Around this time, she was offered a role in a movie, a role that would have given her good money; but in her first scene, she was supposed to appear in tattered clothes, and so she quit. From historian Doris Rich: Bessie “walking off the movie set was a statement of principle. Opportunist though she was about her career, she was never an opportunist about race. She had no intention of perpetuating the derogatory image most whites had of most blacks.”
So, by 1926, she had finally purchased a plane, a Jenny. By 1926, these planes were old. I think this might be the same bright yellow plane that there’s a model of in her hometown, but the internet is being unclear, and it doesn’t look like the Jennys above; if anyone knows, please tell me!
On April 30th, her mechanic flew the plane to her in Jacksonville, FL, but had to make three emergency landings along the way because the plane was in such bad shape. Bessie had planned a parachute jump for the next day and wanted to check out the landscape from above. Her friends begged her not to get into the plane, but she did, with her mechanic flying. Ten minutes in, the plane went into a nosedive and she was thrown out and killed, at age 34. (The plane then crashed and her mechanic died as well.)

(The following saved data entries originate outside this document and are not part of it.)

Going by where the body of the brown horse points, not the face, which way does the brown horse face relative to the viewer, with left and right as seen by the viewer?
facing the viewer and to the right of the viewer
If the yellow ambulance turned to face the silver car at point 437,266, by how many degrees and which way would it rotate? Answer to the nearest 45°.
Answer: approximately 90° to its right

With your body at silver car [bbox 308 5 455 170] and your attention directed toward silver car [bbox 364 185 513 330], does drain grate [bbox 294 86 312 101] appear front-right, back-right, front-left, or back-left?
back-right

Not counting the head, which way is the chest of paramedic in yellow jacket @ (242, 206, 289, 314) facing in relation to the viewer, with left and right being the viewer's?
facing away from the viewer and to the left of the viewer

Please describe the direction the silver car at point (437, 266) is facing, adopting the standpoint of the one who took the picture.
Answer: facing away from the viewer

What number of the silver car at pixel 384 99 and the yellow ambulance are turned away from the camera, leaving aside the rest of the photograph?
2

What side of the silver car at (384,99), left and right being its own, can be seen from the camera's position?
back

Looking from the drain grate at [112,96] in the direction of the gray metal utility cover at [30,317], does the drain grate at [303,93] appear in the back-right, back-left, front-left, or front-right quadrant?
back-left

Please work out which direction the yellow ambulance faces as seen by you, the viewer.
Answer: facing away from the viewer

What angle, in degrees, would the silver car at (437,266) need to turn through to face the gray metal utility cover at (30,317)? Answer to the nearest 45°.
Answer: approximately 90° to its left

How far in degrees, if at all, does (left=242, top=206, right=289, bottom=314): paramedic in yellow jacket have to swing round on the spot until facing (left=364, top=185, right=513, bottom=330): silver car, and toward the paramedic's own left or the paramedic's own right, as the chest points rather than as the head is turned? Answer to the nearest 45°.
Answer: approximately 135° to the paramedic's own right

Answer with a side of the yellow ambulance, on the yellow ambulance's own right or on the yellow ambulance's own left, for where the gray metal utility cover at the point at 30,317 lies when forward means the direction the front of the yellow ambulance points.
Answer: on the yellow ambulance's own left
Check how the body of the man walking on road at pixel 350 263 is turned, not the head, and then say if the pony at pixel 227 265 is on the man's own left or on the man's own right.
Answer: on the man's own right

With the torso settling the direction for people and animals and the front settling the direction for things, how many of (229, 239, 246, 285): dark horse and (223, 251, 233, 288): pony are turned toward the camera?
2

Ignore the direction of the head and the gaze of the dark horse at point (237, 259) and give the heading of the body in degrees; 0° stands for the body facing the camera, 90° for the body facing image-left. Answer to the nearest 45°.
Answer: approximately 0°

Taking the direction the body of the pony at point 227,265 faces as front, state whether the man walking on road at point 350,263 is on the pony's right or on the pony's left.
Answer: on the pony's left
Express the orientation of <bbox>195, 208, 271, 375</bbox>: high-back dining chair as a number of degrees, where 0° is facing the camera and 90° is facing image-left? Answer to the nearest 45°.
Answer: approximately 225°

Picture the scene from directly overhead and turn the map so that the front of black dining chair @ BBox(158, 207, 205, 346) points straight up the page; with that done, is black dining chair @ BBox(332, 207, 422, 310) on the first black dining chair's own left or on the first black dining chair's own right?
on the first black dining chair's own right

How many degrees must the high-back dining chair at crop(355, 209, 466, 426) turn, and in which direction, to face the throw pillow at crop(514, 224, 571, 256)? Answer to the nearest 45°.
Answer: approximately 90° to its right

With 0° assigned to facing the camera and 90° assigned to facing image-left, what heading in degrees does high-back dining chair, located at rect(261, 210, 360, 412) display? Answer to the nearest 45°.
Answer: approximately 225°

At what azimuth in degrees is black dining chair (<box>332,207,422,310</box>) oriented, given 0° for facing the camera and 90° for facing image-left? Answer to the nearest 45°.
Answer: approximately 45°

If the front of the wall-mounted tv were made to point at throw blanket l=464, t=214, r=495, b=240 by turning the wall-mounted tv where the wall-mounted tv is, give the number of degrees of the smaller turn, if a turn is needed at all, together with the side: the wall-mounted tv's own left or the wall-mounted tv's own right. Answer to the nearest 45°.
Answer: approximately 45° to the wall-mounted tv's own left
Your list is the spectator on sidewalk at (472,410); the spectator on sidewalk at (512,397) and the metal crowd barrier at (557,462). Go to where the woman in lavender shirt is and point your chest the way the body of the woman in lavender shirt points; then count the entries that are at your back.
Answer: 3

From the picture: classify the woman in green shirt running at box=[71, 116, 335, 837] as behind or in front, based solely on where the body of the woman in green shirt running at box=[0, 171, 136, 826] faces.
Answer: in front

Her funeral, in Chicago, was attended by 10,000 and led by Ida B. Wells. She’s gotten some solid recognition (if not enough) in more recent years…
But what’s a chili parlor?
I mean, okay, it’s kind of obvious, and I’m sure anyone from Texas is laughing at me right now, but I learned stuff.

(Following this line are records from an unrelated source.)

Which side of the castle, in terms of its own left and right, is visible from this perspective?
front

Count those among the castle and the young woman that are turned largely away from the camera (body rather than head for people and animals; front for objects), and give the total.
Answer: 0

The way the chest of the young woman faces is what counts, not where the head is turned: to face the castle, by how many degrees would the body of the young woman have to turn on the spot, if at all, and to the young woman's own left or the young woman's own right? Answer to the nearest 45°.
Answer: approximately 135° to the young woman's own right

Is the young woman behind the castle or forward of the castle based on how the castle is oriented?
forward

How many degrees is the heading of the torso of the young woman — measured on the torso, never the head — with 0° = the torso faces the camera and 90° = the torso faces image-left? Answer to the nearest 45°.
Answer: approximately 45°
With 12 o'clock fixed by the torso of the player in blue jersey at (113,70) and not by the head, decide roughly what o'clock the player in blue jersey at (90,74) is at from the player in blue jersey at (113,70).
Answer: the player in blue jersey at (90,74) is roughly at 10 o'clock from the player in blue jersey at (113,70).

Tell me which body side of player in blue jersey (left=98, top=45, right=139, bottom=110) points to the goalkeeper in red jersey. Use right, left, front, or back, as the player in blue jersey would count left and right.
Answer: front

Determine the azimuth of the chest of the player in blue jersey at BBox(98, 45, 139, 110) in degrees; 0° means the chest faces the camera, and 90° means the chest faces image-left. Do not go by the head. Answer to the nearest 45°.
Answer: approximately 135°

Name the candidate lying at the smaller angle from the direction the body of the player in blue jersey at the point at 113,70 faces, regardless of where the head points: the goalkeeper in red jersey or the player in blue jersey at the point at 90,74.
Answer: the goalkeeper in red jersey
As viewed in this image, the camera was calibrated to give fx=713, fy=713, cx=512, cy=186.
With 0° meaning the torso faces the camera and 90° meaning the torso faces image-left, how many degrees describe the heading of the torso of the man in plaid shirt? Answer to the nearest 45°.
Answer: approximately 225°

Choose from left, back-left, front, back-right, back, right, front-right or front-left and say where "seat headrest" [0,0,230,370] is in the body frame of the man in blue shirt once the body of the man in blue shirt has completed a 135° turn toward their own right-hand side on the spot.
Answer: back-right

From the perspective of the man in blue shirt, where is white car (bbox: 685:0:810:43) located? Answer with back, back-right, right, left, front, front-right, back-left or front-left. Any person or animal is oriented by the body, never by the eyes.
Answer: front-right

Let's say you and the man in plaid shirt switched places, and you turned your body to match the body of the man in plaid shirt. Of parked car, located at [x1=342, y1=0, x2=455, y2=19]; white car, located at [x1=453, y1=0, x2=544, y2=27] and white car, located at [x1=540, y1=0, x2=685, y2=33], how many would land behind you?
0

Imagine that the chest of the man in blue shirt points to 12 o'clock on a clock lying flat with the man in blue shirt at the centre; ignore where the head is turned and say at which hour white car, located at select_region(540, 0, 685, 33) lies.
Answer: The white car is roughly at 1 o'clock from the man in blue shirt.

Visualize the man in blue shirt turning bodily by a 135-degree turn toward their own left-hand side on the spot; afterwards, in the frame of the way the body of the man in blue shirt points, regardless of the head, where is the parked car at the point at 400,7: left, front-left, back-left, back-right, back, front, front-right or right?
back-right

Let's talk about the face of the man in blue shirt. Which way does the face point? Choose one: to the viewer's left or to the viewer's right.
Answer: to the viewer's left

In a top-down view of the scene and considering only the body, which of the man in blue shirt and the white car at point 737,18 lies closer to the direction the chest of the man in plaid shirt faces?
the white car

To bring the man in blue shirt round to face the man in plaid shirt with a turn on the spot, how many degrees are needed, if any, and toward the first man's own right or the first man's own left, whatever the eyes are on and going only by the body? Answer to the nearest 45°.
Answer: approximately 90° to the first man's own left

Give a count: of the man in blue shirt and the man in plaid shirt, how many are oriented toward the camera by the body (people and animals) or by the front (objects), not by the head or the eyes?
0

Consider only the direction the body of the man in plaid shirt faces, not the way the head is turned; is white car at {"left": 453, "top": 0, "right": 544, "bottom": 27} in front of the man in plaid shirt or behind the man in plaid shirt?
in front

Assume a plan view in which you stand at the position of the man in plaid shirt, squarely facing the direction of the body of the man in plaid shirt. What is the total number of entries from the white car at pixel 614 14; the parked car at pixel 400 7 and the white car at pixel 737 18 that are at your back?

Chili came into its own in San Antonio, TX, in the 1800s, with Tejana and Mexican women opening small chili stands. Then at the 1893 Columbian Exposition in Chicago, there was a “San Antonio Chili Stand,” and people outside Texas discovered it (at the same time they discovered the Ferris wheel, which doesn’t seem like a great combo).

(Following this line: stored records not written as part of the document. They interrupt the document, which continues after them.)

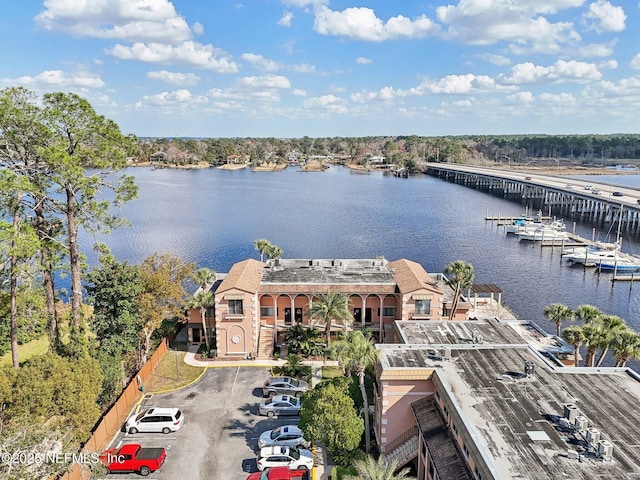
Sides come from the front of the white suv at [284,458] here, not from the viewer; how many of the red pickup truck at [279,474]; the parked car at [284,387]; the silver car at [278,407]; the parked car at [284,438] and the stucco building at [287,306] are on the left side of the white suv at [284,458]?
4

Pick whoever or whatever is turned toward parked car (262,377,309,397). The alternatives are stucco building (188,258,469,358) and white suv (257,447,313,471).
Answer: the stucco building

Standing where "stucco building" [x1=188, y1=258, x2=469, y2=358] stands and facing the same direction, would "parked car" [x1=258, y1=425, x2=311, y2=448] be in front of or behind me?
in front

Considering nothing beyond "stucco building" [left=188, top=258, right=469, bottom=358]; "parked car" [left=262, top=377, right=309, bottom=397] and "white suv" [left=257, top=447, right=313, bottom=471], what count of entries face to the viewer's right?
2

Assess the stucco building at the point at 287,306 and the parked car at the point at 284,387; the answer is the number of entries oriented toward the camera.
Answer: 1

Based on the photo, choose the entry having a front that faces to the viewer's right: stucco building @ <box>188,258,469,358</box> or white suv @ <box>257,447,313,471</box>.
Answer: the white suv

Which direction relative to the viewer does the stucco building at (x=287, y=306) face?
toward the camera

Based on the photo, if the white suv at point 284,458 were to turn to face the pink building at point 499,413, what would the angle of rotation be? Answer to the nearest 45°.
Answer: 0° — it already faces it

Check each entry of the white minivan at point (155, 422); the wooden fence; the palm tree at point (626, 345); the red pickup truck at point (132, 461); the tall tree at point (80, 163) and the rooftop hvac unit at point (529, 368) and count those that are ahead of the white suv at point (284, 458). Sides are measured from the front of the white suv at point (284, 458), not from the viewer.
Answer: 2

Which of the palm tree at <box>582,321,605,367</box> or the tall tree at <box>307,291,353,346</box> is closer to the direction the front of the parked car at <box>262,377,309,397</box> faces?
the palm tree

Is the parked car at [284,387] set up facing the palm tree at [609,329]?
yes

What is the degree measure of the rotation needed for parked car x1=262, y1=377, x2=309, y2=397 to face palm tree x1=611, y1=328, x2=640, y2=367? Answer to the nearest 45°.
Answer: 0° — it already faces it

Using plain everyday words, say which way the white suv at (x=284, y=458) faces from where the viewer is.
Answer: facing to the right of the viewer

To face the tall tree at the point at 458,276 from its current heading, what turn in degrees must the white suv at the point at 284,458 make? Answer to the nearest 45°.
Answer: approximately 45° to its left

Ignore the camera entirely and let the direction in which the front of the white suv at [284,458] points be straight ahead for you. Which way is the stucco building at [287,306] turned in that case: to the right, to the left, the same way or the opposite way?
to the right

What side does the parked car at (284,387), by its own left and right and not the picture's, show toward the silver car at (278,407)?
right

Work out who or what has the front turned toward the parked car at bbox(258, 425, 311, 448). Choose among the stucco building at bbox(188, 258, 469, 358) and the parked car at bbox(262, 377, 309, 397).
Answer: the stucco building

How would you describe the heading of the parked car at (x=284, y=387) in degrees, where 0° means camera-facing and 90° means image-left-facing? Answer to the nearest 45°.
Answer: approximately 270°

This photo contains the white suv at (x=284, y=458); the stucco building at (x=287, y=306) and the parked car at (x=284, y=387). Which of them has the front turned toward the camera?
the stucco building
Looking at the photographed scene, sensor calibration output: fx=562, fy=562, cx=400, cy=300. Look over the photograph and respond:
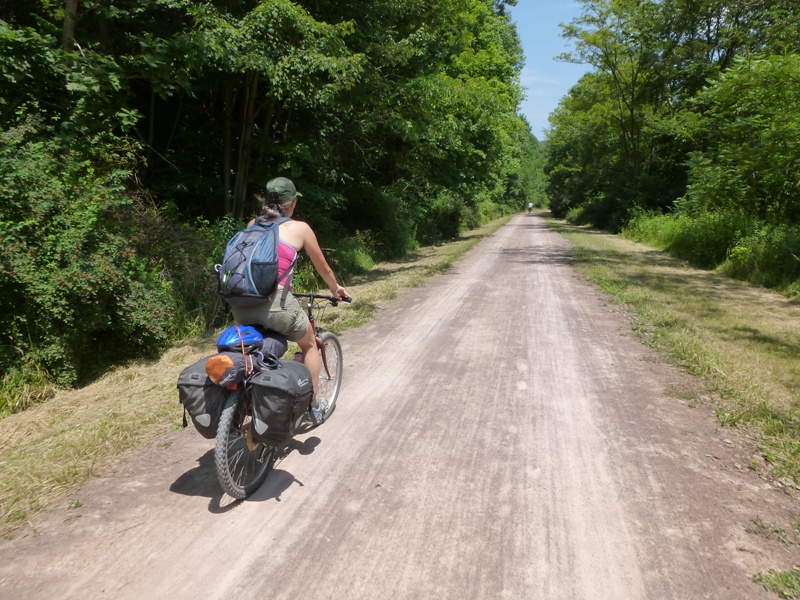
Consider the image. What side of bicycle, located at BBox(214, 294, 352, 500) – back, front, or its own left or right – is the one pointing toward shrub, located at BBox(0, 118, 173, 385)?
left

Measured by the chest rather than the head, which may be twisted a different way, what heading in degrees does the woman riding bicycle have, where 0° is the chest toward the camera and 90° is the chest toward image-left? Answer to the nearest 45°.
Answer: approximately 225°

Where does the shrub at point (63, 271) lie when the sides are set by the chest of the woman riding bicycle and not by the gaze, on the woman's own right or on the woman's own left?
on the woman's own left

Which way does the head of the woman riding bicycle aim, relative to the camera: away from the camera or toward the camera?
away from the camera

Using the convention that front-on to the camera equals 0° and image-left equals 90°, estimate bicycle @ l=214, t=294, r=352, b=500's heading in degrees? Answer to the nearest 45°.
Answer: approximately 225°
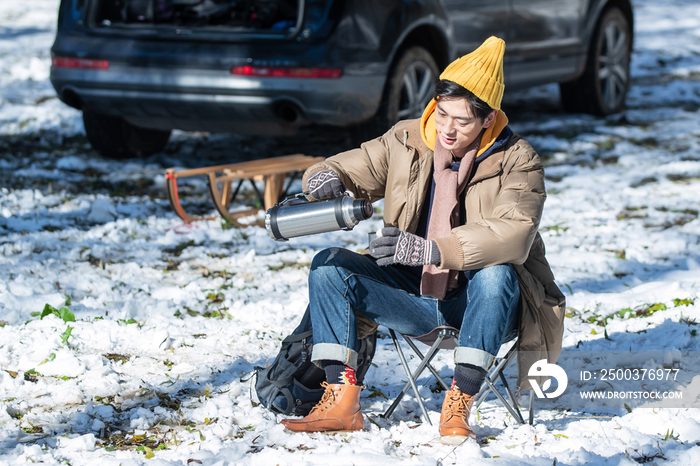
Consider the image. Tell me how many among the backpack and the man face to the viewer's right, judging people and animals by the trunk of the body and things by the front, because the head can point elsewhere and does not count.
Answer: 0

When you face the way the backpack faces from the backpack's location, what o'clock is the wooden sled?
The wooden sled is roughly at 4 o'clock from the backpack.

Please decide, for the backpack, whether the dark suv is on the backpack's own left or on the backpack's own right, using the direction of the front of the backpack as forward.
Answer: on the backpack's own right

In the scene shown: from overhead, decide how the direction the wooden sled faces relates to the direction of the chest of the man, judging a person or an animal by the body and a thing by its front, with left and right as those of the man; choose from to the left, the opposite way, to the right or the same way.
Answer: the same way

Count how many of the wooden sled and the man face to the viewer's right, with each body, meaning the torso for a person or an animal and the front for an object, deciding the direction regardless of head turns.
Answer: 0

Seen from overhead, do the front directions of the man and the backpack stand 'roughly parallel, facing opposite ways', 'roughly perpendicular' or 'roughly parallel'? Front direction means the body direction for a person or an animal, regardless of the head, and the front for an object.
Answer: roughly parallel

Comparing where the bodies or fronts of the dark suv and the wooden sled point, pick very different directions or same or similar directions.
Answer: very different directions

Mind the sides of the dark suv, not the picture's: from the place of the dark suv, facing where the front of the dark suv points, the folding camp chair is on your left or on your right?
on your right

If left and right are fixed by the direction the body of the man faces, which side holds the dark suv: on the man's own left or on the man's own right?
on the man's own right

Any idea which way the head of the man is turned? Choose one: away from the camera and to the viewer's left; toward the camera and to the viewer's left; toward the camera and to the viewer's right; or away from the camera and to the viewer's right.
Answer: toward the camera and to the viewer's left

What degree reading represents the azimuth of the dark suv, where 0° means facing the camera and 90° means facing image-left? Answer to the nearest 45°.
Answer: approximately 225°

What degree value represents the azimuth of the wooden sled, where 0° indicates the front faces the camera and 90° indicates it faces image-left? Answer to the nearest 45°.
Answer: approximately 45°

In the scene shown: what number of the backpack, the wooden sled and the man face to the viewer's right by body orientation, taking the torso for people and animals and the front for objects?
0

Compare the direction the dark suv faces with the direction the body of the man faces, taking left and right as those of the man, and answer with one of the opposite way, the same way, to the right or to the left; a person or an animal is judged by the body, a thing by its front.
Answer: the opposite way

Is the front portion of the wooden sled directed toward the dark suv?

Shortly afterward, “chili parlors,” usually with their own secret recipes, started opening outside of Texas, usually run by former Texans; this was made possible by the invention of chili powder.
Chili powder was allegedly invented by one of these guys (not sure which), a German immigrant to Texas named Willie Gebhart.
He had opened a cafe and loved using Mexican spices, but was frustrated that chili was only a seasonal dish because it relied on the pepper crop—so he figured out that he could dry them up and and the powder would keep for a few months.
I’m gonna say there’s a STRONG possibility that chili powder was first invented by a Tejana woman (or many) who never got the credit, but this is the guy who first packaged and marketed it, which allowed for chili parlors to spring up around the country.
Bon Voyage
I’ll end with the fact that while there are many children’s books and adult biographies about Bessie Coleman, I can’t find a literary novel about her. Someone ought to write one, please.
I can’t get over that she did all that before she DIED AT 34.
Not to be competitive or anything, but my Great Uncle Robert Sanford Olmsted was an aviator and a balloonist with several aeronautical patents to his name. In the middle of the Gordon Bennett Cup, flying over the Netherlands in 1923, his balloon was struck by lightning and along with his co-pilot, he plummeted to his death. I have always wanted to write a literary novel about him, imagining how he would have been the toast of Paris during the war, so full of young widows. And now it occurs to me that he could have well staying in Europe because he fell in love with a black aviatrix. Why not?
(This is one of the reasons I so love the post-war timeline in The Great Believers.)